-- Start RECORDS TO USE --
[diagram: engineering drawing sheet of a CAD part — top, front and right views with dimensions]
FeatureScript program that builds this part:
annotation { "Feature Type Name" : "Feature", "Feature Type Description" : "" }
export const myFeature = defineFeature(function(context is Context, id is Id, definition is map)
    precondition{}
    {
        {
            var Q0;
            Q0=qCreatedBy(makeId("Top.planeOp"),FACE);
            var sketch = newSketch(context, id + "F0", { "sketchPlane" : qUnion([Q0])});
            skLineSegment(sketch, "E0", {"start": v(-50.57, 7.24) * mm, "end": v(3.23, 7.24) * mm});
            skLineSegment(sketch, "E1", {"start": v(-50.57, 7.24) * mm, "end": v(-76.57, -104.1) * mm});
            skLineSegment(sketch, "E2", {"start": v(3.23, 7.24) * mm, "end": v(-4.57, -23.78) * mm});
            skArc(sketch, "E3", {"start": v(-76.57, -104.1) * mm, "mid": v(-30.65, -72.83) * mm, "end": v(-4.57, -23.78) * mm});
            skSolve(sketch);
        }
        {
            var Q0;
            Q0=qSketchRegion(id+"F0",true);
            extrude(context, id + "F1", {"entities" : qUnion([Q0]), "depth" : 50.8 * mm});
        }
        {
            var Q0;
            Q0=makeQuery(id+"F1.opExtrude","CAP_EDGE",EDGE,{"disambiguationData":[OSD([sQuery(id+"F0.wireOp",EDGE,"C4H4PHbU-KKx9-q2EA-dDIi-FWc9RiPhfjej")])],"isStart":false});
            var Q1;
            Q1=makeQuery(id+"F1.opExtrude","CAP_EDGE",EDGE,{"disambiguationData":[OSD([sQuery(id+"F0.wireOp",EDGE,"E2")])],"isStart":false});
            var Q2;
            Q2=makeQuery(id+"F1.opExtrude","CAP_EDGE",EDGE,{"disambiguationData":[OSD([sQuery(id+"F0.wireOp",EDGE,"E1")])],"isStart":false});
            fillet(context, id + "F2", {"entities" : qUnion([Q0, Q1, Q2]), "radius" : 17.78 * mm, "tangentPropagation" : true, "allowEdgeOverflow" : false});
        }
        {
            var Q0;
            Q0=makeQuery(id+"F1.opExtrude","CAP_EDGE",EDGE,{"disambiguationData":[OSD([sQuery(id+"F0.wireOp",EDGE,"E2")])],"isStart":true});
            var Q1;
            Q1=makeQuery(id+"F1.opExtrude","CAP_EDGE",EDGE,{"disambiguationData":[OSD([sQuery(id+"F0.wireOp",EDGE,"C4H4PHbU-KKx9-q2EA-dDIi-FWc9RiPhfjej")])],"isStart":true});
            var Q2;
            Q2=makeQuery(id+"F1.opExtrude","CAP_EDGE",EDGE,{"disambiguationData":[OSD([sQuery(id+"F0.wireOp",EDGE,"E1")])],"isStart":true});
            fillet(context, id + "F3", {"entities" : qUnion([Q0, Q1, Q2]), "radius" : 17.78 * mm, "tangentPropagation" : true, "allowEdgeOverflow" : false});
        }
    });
-- End RECORDS TO USE --
Pull out every line in the records above that contains the string "tangentPropagation", and copy each one in full.

EXPECTED ANSWER ▸
            fillet(context, id + "F2", {"entities" : qUnion([Q0, Q1, Q2]), "radius" : 17.78 * mm, "tangentPropagation" : true, "allowEdgeOverflow" : false});
            fillet(context, id + "F3", {"entities" : qUnion([Q0, Q1, Q2]), "radius" : 17.78 * mm, "tangentPropagation" : true, "allowEdgeOverflow" : false});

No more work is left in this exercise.